Segmental Standard Rotation

Pages: 2-6
Year: 1991
Notes on S.I

Notes on Structural Integration – September 1991 – 91/1

Volume: 91/1

In the field of Structural Integration, the term “rotation” is used in two ways. In the broader sense it corresponds to the general definition of a body “turning around an axis” (Webster’s). The axis may have any location and direction, but most important are the three axes of the coordinates of the body derived from the vertical of the gravity field and the configuration of the body in neutral stance. In the narrower sense, “rotation” means a turning around the vertical or the long axis of the body. Rotation around the two axes which are horizontal in standing are called “tilt” and “side-tilt”.

Functionally, rotation describes a movement around the long axis. Structurally, “being rotated”, it identifies the state along this path of movement with reference to the normal structure in neutral stance (the state of “no rotation”) as if part of the body, however defined, had moved from “normal” to its currently observed position.

Rotation proper, around the vertical, is fundamentally different from that around the two horizontal axes. The vertical is immutable, its direction absolute, being given by the gravity field. Only its location depends on where the body is, and of that only the gravity center is needed. For the transverse and sagittal axis, the gravity field only determines that they must lie in a horizontal plane. In order to find their exact orientation the configuration of the body must be considered. Since there is nothing absolute about that and no invariable indicator exists, defining the orientation of the horizontal axes is always arbitrary to some degree. Usually the client is simply asked to stand facing the Rolfer. The problem is resolved well enough by relying on the client’s understanding of “facing straight”. Sometimes it is obvious however that the client’s eyes may face the Rolfer straight on, but that his body as a whole or in part is turned away a little.

The difference between rotation around the vertical and that around the horizontal axes becomes evident when rotation is analyzed. For diagnosing tilt and sidetilt the gravity field is used. Equilibrium in a normal structure is generally of the labile or unstable type. Slight functional rotation, movement around the horizontal axis, will reliably reveal the direction of rotational deviation. It is passive away from the equilibrium but requires muscle force toward it. Gravity does not help with rotation proper. All parts of a given unit move in a horizontal plane in this case and balance is not disturbed.

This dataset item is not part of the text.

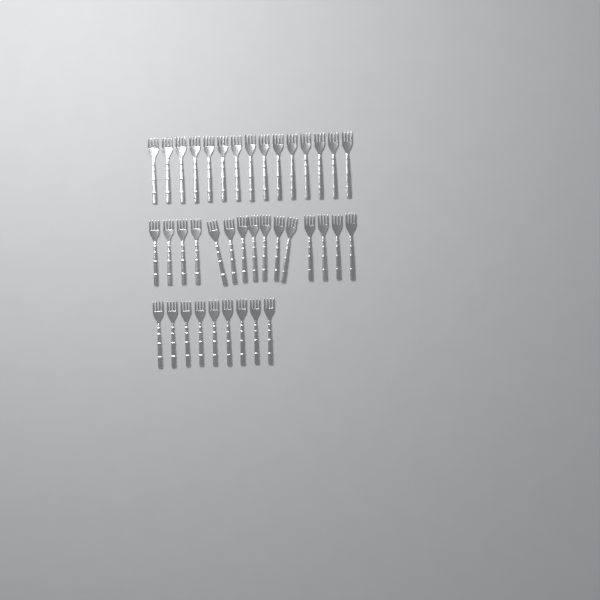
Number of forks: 39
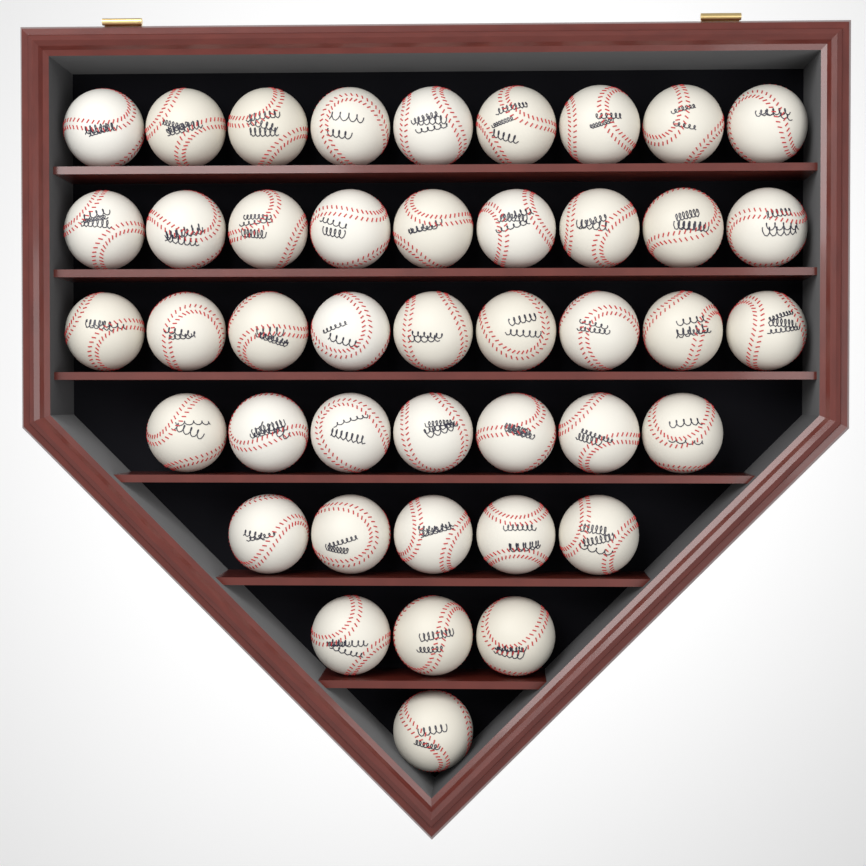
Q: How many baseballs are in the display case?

The block model is used here to describe structural rotation. It illustrates directly that rotation of segments around the vertical does not affect balance, whereas tilt and side-tilt, as well as shift, do. To find the structural rotation of a segment, its orientation to the left or right with respect to the segment above and below must be determined. The point is important because in practice, rotations are usually analyzed in a different way. The client is asked to stand facing the Rolfer, which defines the frontal and sagittal planes in his body. The orientation of a segment is then compared with this overall framework. This can be misleading at times as the segment under observation may be rotated e.g. slightly to the left with respect to the body coordinates. But if there is an even greater rotation to the left in the segment above or below, the observed segment is actually rotated to the right with respect to it.

Gravity does not offer a clue, but the “boxes in the shopping bag” model provides the method for deciding on the structural rotation of segments. In a normal structure standing without rotation, there is no strain in the bag. This statement can be made a little more realistic by replacing it with: whatever strain there may be in the bag is balanced all around. If a segment is rotated by an outside intervention, or by “muscles”, a rotational strain is induced in the shopping bag. When the force is released again, the imbalance in strain, or “passive tissue tension”, will take the segment back again exactly to normal, where there is “no rotation”.

Real structures however have structural rotations. When they stand easy, at their “rotational structural point”, the rotations show but passive tissue tension is balanced as far as rotation is concerned. This constitutes a kind of stable equilibrium because any functional rotation, toward or farther away from normal, requires force. When it is released, tensional imbalance in the bag induced by the movement will take the body back to the structural point.

Theoretically, the method for determining the structural rotations of all segments is simple. The body is brought into neutral stance, where shifts, rotation, and tilts are absent. This is assumed to remain so for tilt, sidetilt, and shift. When musculature is relaxed, the imbalance in passive tissue tension induced originally which is rotationally active will cause all segments to rotate in the direction of their aberration. The method is not very practical, however. First, the inherent arbitrariness in determining “no rotation” for a segment renders it impossible to place it there exactly. Secondly, trying to align all segments perfectly at the same time would be a futile task; they would always escape sideways because they are interdependent, being contained in one and the same large “bag”. But a modification of this hypothetical procedure serves well to decide on the rotation of the pelvic segment from which that of the others can be determined.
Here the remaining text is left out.